## GOAL OF THE EXERCISE
Copy all of the data that follows without altering a word.

Extracted data entries
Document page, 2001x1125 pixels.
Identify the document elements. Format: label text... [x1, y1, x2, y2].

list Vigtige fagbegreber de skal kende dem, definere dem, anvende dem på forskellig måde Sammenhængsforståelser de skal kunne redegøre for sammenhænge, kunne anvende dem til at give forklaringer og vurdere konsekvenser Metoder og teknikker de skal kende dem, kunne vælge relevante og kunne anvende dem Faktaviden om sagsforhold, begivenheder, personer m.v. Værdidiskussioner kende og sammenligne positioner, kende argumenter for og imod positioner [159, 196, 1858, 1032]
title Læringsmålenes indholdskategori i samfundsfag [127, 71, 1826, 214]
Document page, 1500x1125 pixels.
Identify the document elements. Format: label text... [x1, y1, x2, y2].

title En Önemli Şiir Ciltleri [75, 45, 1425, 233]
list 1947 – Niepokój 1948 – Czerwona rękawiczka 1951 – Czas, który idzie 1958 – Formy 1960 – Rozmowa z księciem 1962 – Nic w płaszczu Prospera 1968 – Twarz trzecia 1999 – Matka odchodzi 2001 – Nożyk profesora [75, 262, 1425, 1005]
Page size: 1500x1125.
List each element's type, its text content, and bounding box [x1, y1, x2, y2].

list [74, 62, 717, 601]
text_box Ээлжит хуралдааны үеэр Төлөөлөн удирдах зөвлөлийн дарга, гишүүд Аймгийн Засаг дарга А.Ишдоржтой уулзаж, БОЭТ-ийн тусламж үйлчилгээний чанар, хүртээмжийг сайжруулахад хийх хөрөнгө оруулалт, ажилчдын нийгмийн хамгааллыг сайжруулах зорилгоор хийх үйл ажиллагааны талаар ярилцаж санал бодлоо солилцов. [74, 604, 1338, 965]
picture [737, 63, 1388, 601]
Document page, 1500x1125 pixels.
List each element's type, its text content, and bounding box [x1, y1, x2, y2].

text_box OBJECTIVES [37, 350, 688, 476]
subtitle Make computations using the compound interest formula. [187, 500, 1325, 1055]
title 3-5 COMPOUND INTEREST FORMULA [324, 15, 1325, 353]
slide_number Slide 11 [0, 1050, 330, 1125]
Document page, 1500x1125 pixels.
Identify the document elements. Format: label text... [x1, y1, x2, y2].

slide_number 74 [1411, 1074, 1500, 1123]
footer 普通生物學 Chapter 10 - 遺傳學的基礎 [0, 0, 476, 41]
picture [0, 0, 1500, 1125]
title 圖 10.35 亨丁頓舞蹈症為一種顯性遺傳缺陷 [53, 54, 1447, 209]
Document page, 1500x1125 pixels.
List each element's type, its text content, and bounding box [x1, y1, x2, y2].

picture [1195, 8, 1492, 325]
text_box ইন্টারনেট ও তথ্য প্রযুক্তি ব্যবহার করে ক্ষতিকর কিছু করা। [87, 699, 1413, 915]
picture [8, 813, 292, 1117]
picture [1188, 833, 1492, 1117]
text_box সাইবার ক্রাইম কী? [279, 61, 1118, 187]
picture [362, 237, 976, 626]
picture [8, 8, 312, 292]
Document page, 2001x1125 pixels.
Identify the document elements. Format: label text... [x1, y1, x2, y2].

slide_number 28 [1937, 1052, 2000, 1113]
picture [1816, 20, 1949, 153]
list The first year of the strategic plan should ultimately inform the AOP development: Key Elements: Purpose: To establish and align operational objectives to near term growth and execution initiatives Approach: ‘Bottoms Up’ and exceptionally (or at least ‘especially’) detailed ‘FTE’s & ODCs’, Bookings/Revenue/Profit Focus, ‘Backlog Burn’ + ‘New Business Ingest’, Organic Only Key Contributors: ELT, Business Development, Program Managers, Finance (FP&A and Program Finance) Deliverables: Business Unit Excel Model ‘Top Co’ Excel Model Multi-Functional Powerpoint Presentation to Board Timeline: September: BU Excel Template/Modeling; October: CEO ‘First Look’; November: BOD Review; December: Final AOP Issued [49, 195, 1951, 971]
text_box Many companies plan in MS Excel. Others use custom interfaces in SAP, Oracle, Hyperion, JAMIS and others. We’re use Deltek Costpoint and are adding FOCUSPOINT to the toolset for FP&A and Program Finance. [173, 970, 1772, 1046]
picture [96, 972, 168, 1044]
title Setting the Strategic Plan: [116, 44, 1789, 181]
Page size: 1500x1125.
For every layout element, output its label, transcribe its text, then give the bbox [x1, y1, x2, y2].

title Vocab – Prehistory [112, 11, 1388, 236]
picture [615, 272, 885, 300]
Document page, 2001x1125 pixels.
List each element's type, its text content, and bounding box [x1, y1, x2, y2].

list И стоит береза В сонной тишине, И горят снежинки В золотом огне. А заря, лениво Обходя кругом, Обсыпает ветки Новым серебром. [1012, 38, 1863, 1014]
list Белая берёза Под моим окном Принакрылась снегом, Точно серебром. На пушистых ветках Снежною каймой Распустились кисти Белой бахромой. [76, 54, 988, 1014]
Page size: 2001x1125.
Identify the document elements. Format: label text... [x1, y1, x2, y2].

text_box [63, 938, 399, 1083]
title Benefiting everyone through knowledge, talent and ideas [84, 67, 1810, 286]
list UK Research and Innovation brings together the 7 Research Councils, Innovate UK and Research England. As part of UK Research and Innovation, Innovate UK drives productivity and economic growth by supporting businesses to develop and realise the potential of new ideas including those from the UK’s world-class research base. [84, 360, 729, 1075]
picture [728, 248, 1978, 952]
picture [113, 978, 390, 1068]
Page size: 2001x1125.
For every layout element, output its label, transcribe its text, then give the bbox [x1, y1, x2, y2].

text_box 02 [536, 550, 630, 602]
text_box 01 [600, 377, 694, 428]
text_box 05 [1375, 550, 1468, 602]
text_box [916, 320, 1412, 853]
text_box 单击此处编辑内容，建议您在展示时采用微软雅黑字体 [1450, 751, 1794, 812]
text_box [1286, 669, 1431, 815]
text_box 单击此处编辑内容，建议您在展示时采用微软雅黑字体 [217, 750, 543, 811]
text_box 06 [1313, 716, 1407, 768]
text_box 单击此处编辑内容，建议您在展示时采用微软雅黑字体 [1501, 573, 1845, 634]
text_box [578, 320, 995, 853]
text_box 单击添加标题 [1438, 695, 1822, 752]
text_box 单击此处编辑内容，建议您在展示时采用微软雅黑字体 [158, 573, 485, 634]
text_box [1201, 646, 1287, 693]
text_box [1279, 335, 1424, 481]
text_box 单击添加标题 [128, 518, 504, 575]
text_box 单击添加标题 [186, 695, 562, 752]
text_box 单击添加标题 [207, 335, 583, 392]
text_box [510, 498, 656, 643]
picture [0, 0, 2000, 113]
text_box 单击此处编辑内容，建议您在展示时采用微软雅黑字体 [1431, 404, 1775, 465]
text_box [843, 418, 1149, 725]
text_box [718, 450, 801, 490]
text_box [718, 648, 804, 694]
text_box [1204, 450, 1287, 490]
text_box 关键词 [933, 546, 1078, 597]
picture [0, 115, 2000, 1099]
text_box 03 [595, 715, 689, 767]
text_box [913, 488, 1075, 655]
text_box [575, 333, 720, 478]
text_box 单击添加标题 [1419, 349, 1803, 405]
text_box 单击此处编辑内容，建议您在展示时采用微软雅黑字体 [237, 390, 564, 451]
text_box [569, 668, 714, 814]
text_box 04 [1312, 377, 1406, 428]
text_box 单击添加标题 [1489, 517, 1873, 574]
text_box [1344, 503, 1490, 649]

## ANSWER BOX
Document page, 2001x1125 pixels.
Identify the document elements. Format: label text... [x1, y1, x2, y2].

list Vigtige fagbegreber de skal kende dem, definere dem, anvende dem på forskellig måde Sammenhængsforståelser de skal kunne redegøre for sammenhænge, kunne anvende dem til at give forklaringer og vurdere konsekvenser Metoder og teknikker de skal kende dem, kunne vælge relevante og kunne anvende dem Faktaviden om sagsforhold, begivenheder, personer m.v. Værdidiskussioner kende og sammenligne positioner, kende argumenter for og imod positioner [159, 196, 1858, 1032]
title Læringsmålenes indholdskategori i samfundsfag [127, 71, 1826, 214]
Document page, 1500x1125 pixels.
Identify the document elements. Format: label text... [x1, y1, x2, y2].

title En Önemli Şiir Ciltleri [75, 45, 1425, 233]
list 1947 – Niepokój 1948 – Czerwona rękawiczka 1951 – Czas, który idzie 1958 – Formy 1960 – Rozmowa z księciem 1962 – Nic w płaszczu Prospera 1968 – Twarz trzecia 1999 – Matka odchodzi 2001 – Nożyk profesora [75, 262, 1425, 1005]
Page size: 1500x1125.
List each element's type, its text content, and bounding box [x1, y1, x2, y2].

list [74, 62, 717, 601]
text_box Ээлжит хуралдааны үеэр Төлөөлөн удирдах зөвлөлийн дарга, гишүүд Аймгийн Засаг дарга А.Ишдоржтой уулзаж, БОЭТ-ийн тусламж үйлчилгээний чанар, хүртээмжийг сайжруулахад хийх хөрөнгө оруулалт, ажилчдын нийгмийн хамгааллыг сайжруулах зорилгоор хийх үйл ажиллагааны талаар ярилцаж санал бодлоо солилцов. [74, 604, 1338, 965]
picture [737, 63, 1388, 601]
Document page, 1500x1125 pixels.
List each element's type, its text content, and bounding box [x1, y1, x2, y2].

text_box OBJECTIVES [37, 350, 688, 476]
subtitle Make computations using the compound interest formula. [187, 500, 1325, 1055]
title 3-5 COMPOUND INTEREST FORMULA [324, 15, 1325, 353]
slide_number Slide 11 [0, 1050, 330, 1125]
Document page, 1500x1125 pixels.
Identify the document elements. Format: label text... [x1, y1, x2, y2].

slide_number 74 [1411, 1074, 1500, 1123]
footer 普通生物學 Chapter 10 - 遺傳學的基礎 [0, 0, 476, 41]
picture [0, 0, 1500, 1125]
title 圖 10.35 亨丁頓舞蹈症為一種顯性遺傳缺陷 [53, 54, 1447, 209]
Document page, 1500x1125 pixels.
List each element's type, its text content, and bounding box [x1, y1, x2, y2].

picture [1195, 8, 1492, 325]
text_box ইন্টারনেট ও তথ্য প্রযুক্তি ব্যবহার করে ক্ষতিকর কিছু করা। [87, 699, 1413, 915]
picture [8, 813, 292, 1117]
picture [1188, 833, 1492, 1117]
text_box সাইবার ক্রাইম কী? [279, 61, 1118, 187]
picture [362, 237, 976, 626]
picture [8, 8, 312, 292]
Document page, 2001x1125 pixels.
Identify the document elements. Format: label text... [x1, y1, x2, y2].

slide_number 28 [1937, 1052, 2000, 1113]
picture [1816, 20, 1949, 153]
list The first year of the strategic plan should ultimately inform the AOP development: Key Elements: Purpose: To establish and align operational objectives to near term growth and execution initiatives Approach: ‘Bottoms Up’ and exceptionally (or at least ‘especially’) detailed ‘FTE’s & ODCs’, Bookings/Revenue/Profit Focus, ‘Backlog Burn’ + ‘New Business Ingest’, Organic Only Key Contributors: ELT, Business Development, Program Managers, Finance (FP&A and Program Finance) Deliverables: Business Unit Excel Model ‘Top Co’ Excel Model Multi-Functional Powerpoint Presentation to Board Timeline: September: BU Excel Template/Modeling; October: CEO ‘First Look’; November: BOD Review; December: Final AOP Issued [49, 195, 1951, 971]
text_box Many companies plan in MS Excel. Others use custom interfaces in SAP, Oracle, Hyperion, JAMIS and others. We’re use Deltek Costpoint and are adding FOCUSPOINT to the toolset for FP&A and Program Finance. [173, 970, 1772, 1046]
picture [96, 972, 168, 1044]
title Setting the Strategic Plan: [116, 44, 1789, 181]
Page size: 1500x1125.
For every layout element, output its label, transcribe its text, then give the bbox [x1, y1, x2, y2].

title Vocab – Prehistory [112, 11, 1388, 236]
picture [615, 272, 885, 300]
Document page, 2001x1125 pixels.
List each element's type, its text content, and bounding box [x1, y1, x2, y2].

list И стоит береза В сонной тишине, И горят снежинки В золотом огне. А заря, лениво Обходя кругом, Обсыпает ветки Новым серебром. [1012, 38, 1863, 1014]
list Белая берёза Под моим окном Принакрылась снегом, Точно серебром. На пушистых ветках Снежною каймой Распустились кисти Белой бахромой. [76, 54, 988, 1014]
Page size: 2001x1125.
Identify the document elements. Format: label text... [x1, y1, x2, y2].

text_box [63, 938, 399, 1083]
title Benefiting everyone through knowledge, talent and ideas [84, 67, 1810, 286]
list UK Research and Innovation brings together the 7 Research Councils, Innovate UK and Research England. As part of UK Research and Innovation, Innovate UK drives productivity and economic growth by supporting businesses to develop and realise the potential of new ideas including those from the UK’s world-class research base. [84, 360, 729, 1075]
picture [728, 248, 1978, 952]
picture [113, 978, 390, 1068]
Page size: 2001x1125.
For every layout element, output its label, transcribe its text, then give the bbox [x1, y1, x2, y2].

text_box 02 [536, 550, 630, 602]
text_box 01 [600, 377, 694, 428]
text_box 05 [1375, 550, 1468, 602]
text_box [916, 320, 1412, 853]
text_box 单击此处编辑内容，建议您在展示时采用微软雅黑字体 [1450, 751, 1794, 812]
text_box [1286, 669, 1431, 815]
text_box 单击此处编辑内容，建议您在展示时采用微软雅黑字体 [217, 750, 543, 811]
text_box 06 [1313, 716, 1407, 768]
text_box 单击此处编辑内容，建议您在展示时采用微软雅黑字体 [1501, 573, 1845, 634]
text_box [578, 320, 995, 853]
text_box 单击添加标题 [1438, 695, 1822, 752]
text_box 单击此处编辑内容，建议您在展示时采用微软雅黑字体 [158, 573, 485, 634]
text_box [1201, 646, 1287, 693]
text_box [1279, 335, 1424, 481]
text_box 单击添加标题 [128, 518, 504, 575]
text_box 单击添加标题 [186, 695, 562, 752]
text_box 单击添加标题 [207, 335, 583, 392]
text_box [510, 498, 656, 643]
picture [0, 0, 2000, 113]
text_box 单击此处编辑内容，建议您在展示时采用微软雅黑字体 [1431, 404, 1775, 465]
text_box [843, 418, 1149, 725]
text_box [718, 450, 801, 490]
text_box [718, 648, 804, 694]
text_box [1204, 450, 1287, 490]
text_box 关键词 [933, 546, 1078, 597]
picture [0, 115, 2000, 1099]
text_box 03 [595, 715, 689, 767]
text_box [913, 488, 1075, 655]
text_box [575, 333, 720, 478]
text_box 单击添加标题 [1419, 349, 1803, 405]
text_box 单击此处编辑内容，建议您在展示时采用微软雅黑字体 [237, 390, 564, 451]
text_box [569, 668, 714, 814]
text_box 04 [1312, 377, 1406, 428]
text_box 单击添加标题 [1489, 517, 1873, 574]
text_box [1344, 503, 1490, 649]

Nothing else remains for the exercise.